When working as a botanist in the field (but without extensive knowledge of grasses), I found this guide very useful for either ID or for narrowing an ID down to a genus. As my ID's needed to be accurate, I'd confirm the ID or make a final ID with more detailed books like Pohl's "How to Know the Grasses" or Fernald's "Gray's Manual of Botany." Yes, I could (and often need to) start with one of these two, but Brown's simpler guide is often a real shortcut. If I can find a grass, or something that strongly resembles it, in her book, it can save a lot of time with the more technical keys.
For someone in the Northeast with an interest in identifying the many fascinating grasses in our area, this is a great book to have on hand.
- Reviewed by customer ID: A3PV7SL07K0M38
Grasses 09 December, 2007 I am dissapointed that it did not tell me the region that this book covered before I purchased it.
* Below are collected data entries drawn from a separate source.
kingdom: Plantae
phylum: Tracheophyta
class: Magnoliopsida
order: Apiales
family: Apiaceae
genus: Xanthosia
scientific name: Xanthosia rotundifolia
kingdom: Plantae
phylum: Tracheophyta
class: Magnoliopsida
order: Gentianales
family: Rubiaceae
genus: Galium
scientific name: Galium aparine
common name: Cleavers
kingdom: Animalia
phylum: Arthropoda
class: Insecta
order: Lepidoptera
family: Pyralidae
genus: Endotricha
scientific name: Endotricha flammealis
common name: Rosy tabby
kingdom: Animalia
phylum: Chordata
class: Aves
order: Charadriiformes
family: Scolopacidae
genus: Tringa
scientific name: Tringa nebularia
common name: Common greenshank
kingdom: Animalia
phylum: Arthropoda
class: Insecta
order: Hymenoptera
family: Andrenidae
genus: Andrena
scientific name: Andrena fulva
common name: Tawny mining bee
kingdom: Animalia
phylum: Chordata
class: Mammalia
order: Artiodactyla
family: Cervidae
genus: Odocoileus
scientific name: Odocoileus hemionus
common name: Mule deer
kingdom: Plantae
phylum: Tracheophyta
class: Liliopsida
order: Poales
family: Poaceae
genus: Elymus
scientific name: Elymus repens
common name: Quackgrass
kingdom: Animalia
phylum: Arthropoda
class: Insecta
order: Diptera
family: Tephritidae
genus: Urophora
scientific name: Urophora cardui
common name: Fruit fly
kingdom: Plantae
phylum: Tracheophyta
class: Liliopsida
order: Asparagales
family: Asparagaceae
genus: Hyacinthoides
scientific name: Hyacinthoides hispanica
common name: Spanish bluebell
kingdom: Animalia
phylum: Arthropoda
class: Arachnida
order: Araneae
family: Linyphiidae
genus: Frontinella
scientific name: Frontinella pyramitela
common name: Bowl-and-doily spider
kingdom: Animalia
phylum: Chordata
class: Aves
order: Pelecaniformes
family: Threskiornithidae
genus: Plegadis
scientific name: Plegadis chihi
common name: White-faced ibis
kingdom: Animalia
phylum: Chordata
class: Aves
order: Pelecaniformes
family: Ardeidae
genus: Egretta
- Reviewed by customer ID: A3ADLHSPMVROBX
How Did This Get Published?! 15 July, 2008 This is a very very poor field guide. The line drawings are totally inadequate and usually only show a small portion of the plant. Habit, for example, is almost never illustrated, while the drawings of the inflorescences are generally not detailed enough to help with identification save for the most distinctive grasses. For that matter, much of the book is devoted to plants that are not grasses, while many common true grasses (millet, sorghum, etc.) are not treated at all. Sedges, rushes, horsetails, and other non-grasses are all mixed in a completely illogical fashion, which is quite likely to do more harm than good to a beginner or novice. The descriptions generally include less than a full sentance of information. As a botanist working for the Smithsonian I cannot recommend this book to naturalists at any level of experience. Grasses are a difficult group to identify, but this book is very unlikely to help in that respect for most grasses that one would encounter. A general field guide like Gleason and Cronquist's "Manual of Vascular Plants of the Northeastern United States" is a much better bet to correctly and effectively ID grasses. Don't buy this book.